THE PROBLEM:
Once you reach the line containing "Document page, 1275x1650 pixels." in the entries below, write out that line and each one after it down to the line containing "Document page, 1241x1754 pixels.", exactly and with nothing added.

THE DATA:
• • • • •

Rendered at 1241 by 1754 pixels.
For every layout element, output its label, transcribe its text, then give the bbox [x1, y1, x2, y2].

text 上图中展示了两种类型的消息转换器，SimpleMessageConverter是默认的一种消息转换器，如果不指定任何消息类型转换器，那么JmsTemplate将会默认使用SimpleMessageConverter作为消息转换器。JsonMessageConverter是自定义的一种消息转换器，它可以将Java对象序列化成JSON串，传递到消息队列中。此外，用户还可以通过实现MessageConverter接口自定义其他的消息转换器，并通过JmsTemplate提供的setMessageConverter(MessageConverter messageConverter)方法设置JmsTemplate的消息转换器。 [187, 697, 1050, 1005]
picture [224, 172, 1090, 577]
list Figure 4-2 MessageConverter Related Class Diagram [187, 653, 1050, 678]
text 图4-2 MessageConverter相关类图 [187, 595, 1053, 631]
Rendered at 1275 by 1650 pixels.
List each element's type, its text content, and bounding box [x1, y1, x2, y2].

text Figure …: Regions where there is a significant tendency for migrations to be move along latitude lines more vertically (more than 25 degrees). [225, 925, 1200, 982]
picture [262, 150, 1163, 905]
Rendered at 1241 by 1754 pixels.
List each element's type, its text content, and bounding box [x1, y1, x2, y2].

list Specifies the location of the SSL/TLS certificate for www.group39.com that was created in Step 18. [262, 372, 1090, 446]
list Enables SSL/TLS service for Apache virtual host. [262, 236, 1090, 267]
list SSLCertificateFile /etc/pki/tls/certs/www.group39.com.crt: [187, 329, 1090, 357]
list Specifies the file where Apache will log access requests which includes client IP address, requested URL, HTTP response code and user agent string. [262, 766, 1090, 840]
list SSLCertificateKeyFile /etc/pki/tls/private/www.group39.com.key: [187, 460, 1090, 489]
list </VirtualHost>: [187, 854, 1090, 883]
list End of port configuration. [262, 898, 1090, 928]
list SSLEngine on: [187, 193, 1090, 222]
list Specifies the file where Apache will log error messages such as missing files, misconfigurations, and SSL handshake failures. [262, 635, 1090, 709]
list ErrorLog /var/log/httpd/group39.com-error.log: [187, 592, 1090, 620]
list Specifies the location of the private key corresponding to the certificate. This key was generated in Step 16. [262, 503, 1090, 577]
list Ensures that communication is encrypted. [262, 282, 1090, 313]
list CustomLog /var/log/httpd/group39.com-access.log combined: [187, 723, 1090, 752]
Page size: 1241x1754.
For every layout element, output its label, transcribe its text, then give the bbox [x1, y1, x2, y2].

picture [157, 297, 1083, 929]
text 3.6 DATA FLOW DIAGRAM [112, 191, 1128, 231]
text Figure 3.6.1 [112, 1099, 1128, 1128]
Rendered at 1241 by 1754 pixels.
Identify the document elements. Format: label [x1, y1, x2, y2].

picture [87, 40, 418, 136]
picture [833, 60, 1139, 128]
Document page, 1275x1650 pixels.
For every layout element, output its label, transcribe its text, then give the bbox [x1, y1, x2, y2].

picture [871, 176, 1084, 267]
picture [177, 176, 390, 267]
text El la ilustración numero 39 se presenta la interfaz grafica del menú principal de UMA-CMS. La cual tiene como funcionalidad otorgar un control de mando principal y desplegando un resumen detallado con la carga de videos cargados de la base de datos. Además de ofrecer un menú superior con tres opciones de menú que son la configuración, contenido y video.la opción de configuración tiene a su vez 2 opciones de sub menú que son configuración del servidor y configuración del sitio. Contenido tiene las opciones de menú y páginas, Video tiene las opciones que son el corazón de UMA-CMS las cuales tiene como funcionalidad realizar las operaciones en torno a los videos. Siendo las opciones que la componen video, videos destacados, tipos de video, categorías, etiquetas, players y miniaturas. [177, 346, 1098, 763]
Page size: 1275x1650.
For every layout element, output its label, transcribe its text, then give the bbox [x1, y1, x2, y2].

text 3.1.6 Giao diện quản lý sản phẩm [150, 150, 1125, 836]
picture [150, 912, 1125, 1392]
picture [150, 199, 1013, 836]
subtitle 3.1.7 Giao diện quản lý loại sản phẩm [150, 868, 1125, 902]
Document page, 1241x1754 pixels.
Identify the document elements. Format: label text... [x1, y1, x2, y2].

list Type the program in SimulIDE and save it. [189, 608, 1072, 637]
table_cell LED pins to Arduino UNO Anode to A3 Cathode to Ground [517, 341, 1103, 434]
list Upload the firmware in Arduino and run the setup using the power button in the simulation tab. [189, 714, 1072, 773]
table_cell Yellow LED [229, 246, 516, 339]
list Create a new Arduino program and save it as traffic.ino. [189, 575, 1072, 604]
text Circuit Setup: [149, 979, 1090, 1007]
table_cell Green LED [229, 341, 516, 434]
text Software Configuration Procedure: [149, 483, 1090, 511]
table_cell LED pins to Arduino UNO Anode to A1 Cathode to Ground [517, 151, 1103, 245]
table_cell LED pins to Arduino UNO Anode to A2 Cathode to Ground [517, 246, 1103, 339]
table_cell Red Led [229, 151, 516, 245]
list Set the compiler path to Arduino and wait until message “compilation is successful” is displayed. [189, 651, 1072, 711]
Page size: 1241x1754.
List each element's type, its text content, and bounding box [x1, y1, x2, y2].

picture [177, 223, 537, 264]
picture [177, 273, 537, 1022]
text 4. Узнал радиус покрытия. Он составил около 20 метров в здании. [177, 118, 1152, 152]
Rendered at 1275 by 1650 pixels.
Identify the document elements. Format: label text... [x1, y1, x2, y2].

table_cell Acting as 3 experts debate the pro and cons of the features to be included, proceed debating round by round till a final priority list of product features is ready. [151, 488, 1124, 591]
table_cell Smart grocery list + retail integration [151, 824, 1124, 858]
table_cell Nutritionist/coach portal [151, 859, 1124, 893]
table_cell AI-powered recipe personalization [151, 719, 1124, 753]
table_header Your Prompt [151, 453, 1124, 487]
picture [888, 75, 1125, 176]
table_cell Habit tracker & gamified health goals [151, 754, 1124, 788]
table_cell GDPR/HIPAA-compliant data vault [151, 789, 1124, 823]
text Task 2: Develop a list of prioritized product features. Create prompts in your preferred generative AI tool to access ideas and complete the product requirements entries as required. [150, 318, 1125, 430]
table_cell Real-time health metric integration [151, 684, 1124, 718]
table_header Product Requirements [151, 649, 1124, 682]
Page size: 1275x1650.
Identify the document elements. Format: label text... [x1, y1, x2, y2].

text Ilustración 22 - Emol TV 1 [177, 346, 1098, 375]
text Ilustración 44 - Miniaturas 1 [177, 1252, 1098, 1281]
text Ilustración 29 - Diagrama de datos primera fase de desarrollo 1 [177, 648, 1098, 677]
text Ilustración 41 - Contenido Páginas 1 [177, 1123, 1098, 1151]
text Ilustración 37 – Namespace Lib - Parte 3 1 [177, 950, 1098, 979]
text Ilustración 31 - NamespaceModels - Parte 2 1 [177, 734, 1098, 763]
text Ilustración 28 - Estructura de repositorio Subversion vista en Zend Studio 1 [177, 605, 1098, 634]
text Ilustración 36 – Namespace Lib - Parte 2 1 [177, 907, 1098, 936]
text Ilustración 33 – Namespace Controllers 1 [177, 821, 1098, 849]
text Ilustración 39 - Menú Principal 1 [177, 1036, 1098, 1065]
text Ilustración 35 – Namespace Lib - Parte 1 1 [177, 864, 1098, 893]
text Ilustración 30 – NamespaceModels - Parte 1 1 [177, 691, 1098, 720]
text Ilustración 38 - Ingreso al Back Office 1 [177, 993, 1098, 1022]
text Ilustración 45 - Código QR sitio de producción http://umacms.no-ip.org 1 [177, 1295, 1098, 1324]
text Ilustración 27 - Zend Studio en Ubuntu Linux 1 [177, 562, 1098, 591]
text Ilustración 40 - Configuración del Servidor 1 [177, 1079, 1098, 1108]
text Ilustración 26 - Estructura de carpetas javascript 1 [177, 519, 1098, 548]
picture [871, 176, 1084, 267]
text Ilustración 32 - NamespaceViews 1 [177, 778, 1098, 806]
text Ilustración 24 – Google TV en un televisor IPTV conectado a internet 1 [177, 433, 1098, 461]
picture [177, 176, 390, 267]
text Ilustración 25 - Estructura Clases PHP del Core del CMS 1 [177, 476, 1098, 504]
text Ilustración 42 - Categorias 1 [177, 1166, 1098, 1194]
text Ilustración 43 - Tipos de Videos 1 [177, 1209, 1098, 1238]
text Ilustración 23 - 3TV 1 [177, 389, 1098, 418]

• • • • •

WRITTEN REPLY:
Document page, 1275x1650 pixels.
For every layout element, output its label, transcribe its text, then give the bbox [x1, y1, x2, y2].

picture [871, 176, 1084, 267]
picture [177, 176, 390, 267]
text El la ilustración numero 39 se presenta la interfaz grafica del menú principal de UMA-CMS. La cual tiene como funcionalidad otorgar un control de mando principal y desplegando un resumen detallado con la carga de videos cargados de la base de datos. Además de ofrecer un menú superior con tres opciones de menú que son la configuración, contenido y video.la opción de configuración tiene a su vez 2 opciones de sub menú que son configuración del servidor y configuración del sitio. Contenido tiene las opciones de menú y páginas, Video tiene las opciones que son el corazón de UMA-CMS las cuales tiene como funcionalidad realizar las operaciones en torno a los videos. Siendo las opciones que la componen video, videos destacados, tipos de video, categorías, etiquetas, players y miniaturas. [177, 346, 1098, 763]
Page size: 1275x1650.
For every layout element, output its label, transcribe its text, then give the bbox [x1, y1, x2, y2].

text 3.1.6 Giao diện quản lý sản phẩm [150, 150, 1125, 836]
picture [150, 912, 1125, 1392]
picture [150, 199, 1013, 836]
subtitle 3.1.7 Giao diện quản lý loại sản phẩm [150, 868, 1125, 902]
Document page, 1241x1754 pixels.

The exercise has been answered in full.